### WHAT YOU ARE ASKED TO DO
Rewrite the text of the lines below, substituting "CHF" for "Fr." wherever it appears and keeping everything else unchanged. Leave the pictures out of your answer.

### INFORMATION PROVIDED
▽
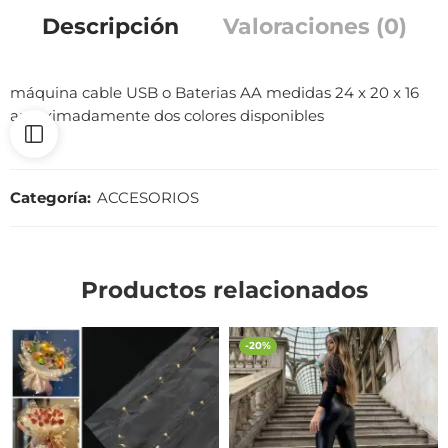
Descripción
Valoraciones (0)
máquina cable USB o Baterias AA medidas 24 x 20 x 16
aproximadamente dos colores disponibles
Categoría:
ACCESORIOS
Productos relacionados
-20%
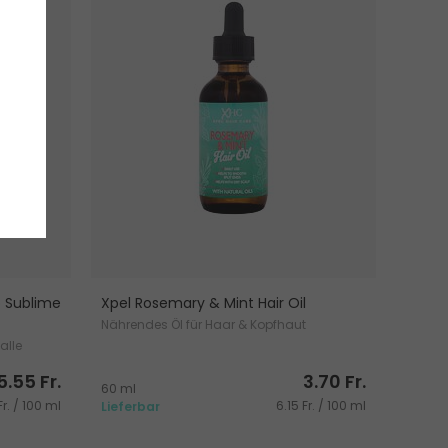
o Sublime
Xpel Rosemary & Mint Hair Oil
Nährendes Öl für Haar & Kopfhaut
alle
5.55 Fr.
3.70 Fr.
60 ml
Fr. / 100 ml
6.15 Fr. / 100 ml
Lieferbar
△
### RESULT
Descripción
Valoraciones (0)
máquina cable USB o Baterias AA medidas 24 x 20 x 16
aproximadamente dos colores disponibles
Categoría:
ACCESORIOS
Productos relacionados
-20%
o Sublime
Xpel Rosemary & Mint Hair Oil
Nährendes Öl für Haar & Kopfhaut
alle
5.55 CHF
3.70 CHF
60 ml
CHF / 100 ml
6.15 CHF / 100 ml
Lieferbar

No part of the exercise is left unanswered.